The preparation method of the Bi-2223/AgAu superconducting strip with high current carrying and low heat conduction is characterized in that in the step one, the volume percentage of oxygen in the low-oxygen partial pressure atmosphere is 7.5%, the balance gas is argon, and the mass purity of the argon is 99.995%. The Bi-2223 phase forming process belongs to oxygen release, and in the initial stage of Bi-2223 phase formation, the low oxygen partial pressure and the balance gas are preferably selected to contribute to the generation of the Bi-2223 phase, so that the multi-core Bi-2223/AgAu superconducting tape can obtain more Bi-2223 phase content under the same heat treatment condition, the critical current density of the multi-core Bi-2223/AgAu superconducting tape is further improved, the powder is prevented from adsorbing other gases such as water and carbon dioxide, the bubbling phenomenon is prevented as much as possible, and the quality of the multi-core Bi-2223/AgAu superconducting tape is improved.

The preparation method of the high-current-carrying low-heat-conductivity Bi-2223/AgAu superconducting strip is characterized in that in the step one, the mass content of the Au element in the AgAu alloy tube is 5%, the outer diameter of the AgAu alloy tube is 12mm, and the wall thickness is 1 mm-1.5 mm. By adopting the AgAu alloy tube with the gold content, the thermal conductivity of the sheath material is greatly reduced, and further the conduction heat leakage of the Bi-2223/AgAu superconducting strip is reduced.

The preparation method of the Bi-2223/AgAu superconducting strip with high current carrying and low heat conduction is characterized in that the opposite edge distance of the cross section of the single-core wire in the step two is 1.36-2.05 mm; the number of the single-core wires is 37, 55 or 85, and the mass content of the Au element in the AgAu alloy tube is 5%. The number of the preferable multiple single-core wires effectively increases the area of a high-current-carrying area, namely a silver/super interface, and further improves the critical current density of the Bi-2223/AgAu superconducting tape.
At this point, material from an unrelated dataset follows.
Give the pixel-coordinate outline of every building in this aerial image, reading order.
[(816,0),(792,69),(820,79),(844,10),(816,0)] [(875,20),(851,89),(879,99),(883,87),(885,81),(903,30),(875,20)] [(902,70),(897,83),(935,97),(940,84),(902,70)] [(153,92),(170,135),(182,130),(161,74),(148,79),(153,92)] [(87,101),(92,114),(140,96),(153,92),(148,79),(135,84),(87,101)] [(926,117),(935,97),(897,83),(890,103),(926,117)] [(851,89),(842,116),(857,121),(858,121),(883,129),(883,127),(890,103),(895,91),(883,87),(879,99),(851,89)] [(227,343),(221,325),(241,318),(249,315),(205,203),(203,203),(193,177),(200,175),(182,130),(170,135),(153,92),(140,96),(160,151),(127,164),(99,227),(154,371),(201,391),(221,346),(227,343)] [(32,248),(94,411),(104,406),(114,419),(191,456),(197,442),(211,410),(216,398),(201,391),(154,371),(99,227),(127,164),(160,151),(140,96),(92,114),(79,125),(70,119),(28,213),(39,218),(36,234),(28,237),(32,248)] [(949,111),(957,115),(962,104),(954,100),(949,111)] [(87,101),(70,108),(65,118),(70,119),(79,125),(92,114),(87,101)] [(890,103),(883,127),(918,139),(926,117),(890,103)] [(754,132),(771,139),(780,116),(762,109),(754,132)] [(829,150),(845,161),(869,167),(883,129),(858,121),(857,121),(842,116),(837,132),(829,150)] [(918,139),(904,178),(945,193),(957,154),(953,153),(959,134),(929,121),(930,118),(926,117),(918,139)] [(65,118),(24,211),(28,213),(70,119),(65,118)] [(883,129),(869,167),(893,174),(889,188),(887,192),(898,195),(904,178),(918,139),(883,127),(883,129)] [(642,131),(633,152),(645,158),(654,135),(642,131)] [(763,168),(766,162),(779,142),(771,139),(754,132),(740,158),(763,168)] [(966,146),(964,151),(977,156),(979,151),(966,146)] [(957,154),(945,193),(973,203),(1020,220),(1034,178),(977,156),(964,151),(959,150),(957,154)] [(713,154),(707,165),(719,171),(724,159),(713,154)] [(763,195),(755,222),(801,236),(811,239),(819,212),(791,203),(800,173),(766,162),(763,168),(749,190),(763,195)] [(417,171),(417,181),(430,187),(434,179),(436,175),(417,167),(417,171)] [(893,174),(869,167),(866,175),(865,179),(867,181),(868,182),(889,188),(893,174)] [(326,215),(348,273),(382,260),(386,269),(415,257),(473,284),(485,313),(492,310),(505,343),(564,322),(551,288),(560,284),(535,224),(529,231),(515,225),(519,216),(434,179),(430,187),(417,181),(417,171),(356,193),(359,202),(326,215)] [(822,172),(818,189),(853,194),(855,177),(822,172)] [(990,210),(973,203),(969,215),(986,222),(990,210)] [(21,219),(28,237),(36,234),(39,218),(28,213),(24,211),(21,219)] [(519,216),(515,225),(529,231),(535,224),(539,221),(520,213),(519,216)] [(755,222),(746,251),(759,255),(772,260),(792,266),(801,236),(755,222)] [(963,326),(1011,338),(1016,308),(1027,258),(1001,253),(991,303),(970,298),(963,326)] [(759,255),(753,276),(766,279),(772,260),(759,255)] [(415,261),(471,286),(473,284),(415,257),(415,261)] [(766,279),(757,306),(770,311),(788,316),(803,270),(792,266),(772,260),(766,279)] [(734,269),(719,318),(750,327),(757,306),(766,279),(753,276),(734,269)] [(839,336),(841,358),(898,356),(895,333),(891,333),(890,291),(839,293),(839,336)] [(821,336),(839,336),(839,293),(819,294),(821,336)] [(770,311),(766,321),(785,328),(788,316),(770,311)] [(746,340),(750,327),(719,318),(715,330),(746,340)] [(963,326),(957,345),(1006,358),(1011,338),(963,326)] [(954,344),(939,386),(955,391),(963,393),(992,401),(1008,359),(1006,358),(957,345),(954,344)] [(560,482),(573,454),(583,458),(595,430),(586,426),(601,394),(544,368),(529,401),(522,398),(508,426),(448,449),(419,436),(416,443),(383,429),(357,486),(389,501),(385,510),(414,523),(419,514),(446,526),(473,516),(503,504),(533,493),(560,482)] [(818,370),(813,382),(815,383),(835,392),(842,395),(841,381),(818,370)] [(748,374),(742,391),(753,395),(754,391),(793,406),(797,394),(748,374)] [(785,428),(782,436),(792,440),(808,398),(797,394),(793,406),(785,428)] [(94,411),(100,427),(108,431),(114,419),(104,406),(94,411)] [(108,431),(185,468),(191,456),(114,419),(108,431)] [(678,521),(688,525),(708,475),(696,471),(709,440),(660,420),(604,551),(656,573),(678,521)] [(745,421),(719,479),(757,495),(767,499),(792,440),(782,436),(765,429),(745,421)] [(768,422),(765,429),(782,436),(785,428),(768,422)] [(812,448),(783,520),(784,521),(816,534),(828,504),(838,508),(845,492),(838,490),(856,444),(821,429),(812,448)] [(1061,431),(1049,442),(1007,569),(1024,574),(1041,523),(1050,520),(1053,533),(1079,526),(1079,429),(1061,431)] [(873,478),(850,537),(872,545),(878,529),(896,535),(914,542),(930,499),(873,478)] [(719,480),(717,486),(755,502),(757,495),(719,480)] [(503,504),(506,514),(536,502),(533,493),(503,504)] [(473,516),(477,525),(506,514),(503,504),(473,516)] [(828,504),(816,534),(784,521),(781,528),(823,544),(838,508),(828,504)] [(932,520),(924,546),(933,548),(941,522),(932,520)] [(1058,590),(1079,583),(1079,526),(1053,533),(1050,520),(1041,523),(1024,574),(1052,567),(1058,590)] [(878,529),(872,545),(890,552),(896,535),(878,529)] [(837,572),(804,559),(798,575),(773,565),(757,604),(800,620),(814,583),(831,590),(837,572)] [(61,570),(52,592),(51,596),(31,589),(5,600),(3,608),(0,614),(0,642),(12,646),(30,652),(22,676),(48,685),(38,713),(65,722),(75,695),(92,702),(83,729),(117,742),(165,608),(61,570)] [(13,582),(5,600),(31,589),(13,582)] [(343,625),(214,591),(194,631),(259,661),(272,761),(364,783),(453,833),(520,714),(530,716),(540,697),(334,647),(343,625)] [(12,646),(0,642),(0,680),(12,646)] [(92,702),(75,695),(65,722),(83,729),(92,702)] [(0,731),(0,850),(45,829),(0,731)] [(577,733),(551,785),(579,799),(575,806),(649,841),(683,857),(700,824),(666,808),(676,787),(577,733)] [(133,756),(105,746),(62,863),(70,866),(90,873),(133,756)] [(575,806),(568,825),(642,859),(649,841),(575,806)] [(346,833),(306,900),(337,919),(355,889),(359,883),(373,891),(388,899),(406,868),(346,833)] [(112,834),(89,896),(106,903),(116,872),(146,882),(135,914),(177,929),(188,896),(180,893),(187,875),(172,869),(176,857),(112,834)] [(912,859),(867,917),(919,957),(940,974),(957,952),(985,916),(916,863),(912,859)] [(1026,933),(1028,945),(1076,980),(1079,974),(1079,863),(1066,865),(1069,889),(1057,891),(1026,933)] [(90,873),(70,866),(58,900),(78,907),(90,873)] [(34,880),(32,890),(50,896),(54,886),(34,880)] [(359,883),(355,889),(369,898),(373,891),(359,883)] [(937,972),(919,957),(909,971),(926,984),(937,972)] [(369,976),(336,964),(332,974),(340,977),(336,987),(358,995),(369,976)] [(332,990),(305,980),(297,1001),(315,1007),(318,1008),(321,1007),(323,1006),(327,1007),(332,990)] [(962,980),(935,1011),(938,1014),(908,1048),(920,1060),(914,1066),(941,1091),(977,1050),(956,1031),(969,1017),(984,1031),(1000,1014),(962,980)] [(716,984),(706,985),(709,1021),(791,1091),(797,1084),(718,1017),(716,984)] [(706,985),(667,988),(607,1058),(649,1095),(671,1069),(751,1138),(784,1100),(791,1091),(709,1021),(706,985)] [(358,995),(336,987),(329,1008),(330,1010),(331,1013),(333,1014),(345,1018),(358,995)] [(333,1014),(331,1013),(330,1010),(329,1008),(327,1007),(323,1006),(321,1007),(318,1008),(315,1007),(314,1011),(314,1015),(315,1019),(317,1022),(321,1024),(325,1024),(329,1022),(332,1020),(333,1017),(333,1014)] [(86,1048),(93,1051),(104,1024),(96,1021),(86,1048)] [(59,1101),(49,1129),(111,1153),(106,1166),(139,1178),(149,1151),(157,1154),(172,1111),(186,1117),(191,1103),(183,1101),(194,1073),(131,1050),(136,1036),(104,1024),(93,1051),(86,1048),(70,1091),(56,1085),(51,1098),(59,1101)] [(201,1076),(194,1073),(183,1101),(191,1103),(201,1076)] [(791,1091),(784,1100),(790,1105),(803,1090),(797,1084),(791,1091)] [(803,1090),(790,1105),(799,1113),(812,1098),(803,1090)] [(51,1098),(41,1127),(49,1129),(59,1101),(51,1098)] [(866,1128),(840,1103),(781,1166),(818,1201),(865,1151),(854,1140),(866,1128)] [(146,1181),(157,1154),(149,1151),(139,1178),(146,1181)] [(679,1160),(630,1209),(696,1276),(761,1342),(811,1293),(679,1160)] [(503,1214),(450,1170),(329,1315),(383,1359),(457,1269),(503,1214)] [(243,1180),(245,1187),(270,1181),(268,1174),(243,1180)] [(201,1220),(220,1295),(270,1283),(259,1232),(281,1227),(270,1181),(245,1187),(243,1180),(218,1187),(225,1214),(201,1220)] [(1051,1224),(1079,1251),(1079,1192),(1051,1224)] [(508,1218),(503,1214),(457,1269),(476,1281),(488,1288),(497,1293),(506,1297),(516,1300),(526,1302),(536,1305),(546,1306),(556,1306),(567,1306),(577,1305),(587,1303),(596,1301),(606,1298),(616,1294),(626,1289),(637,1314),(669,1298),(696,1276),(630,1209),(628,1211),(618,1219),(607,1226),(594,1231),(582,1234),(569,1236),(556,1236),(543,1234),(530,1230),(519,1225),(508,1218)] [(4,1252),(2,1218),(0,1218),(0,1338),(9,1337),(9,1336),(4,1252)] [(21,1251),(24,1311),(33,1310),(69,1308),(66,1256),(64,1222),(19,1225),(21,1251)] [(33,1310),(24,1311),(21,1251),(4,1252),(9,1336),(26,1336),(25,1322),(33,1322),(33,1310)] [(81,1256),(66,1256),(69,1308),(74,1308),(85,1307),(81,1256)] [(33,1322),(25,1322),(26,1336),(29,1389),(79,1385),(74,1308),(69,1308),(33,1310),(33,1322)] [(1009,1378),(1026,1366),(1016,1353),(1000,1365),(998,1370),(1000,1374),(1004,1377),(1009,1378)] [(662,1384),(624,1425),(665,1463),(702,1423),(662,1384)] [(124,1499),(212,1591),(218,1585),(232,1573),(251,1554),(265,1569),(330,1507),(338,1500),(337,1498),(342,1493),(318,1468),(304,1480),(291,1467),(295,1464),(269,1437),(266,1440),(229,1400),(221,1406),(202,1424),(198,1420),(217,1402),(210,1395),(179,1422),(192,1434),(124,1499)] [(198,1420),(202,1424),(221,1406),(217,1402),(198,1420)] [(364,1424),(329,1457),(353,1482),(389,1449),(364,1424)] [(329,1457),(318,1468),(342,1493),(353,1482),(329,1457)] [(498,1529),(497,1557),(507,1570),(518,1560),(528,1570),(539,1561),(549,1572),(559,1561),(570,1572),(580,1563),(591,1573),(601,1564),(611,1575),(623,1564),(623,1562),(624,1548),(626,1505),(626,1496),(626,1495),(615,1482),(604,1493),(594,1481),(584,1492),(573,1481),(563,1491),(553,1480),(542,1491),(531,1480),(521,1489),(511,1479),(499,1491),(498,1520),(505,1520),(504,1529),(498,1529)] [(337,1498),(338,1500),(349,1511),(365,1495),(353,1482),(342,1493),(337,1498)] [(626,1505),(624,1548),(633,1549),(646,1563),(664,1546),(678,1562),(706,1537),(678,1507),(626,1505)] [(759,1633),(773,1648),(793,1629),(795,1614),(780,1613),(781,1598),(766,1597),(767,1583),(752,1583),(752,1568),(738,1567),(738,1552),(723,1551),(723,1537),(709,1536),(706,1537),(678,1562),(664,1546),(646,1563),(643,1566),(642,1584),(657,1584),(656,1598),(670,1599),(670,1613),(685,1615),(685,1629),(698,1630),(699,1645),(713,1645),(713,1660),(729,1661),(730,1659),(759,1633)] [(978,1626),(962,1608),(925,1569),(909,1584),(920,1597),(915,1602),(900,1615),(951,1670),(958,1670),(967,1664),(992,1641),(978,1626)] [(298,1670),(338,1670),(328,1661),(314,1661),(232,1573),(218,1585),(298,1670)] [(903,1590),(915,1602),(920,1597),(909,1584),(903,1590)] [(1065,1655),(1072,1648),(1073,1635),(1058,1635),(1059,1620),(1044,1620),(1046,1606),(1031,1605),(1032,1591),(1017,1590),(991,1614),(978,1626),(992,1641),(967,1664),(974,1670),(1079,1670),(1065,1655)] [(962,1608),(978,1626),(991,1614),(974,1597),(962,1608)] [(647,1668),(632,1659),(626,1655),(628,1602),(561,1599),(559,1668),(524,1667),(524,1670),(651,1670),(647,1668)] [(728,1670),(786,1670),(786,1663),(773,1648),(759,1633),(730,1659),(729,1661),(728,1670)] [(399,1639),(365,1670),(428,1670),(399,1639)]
The preparation method of the Bi-2223/AgAu superconducting strip with high current carrying and low heat conduction is characterized in that the pass processing rate of the pass rolling in the step three is 10%, and the pass processing rate of the drawing processing is 10% -20%. The optimal pass processing rate of pass rolling and drawing effectively promotes the uniform deformation of the second tubulation complex, improves the core wire density in the multi-core Bi-2223/AgAu strip, and is beneficial to preparing the multi-core Bi-2223/AgAu strip with high current-carrying performance.

The preparation method of the Bi-2223/AgAu superconducting strip with high current carrying and low heat conduction is characterized in that in the fourth step, the volume content of oxygen in the low-oxygen atmosphere is 7.5%, the equilibrium gas is argon, the mass purity of the argon is 99.995%, and the temperature of the heat treatment is 822-828 ℃. The optimized heat treatment process parameters furthest ensure the generation of Bi-2223 phases and the improvement of intercrystalline connectivity, and further improve the high current-carrying performance of the multi-core Bi-2223/AgAu strip.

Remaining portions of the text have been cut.